### AIM OF THE EXERCISE
Please output the section of the listing below that opens with the line containing "Като представители на големите" and closes with the line containing "началните цени на търговете на", exactly and with nothing else.

### DATA EXTRACT

————

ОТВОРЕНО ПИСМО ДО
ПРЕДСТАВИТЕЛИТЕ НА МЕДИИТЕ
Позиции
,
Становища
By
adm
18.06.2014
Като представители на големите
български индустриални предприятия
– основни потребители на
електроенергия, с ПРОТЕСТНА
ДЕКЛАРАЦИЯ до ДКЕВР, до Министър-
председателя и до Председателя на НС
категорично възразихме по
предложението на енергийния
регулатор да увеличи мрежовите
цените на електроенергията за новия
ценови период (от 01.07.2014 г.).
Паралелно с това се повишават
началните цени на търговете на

————

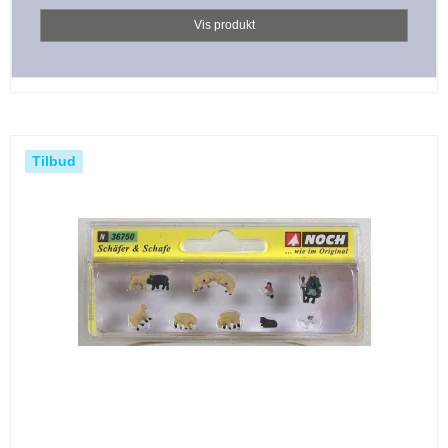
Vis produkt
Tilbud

————

### REPLY
Като представители на големите
български индустриални предприятия
– основни потребители на
електроенергия, с ПРОТЕСТНА
ДЕКЛАРАЦИЯ до ДКЕВР, до Министър-
председателя и до Председателя на НС
категорично възразихме по
предложението на енергийния
регулатор да увеличи мрежовите
цените на електроенергията за новия
ценови период (от 01.07.2014 г.).
Паралелно с това се повишават
началните цени на търговете на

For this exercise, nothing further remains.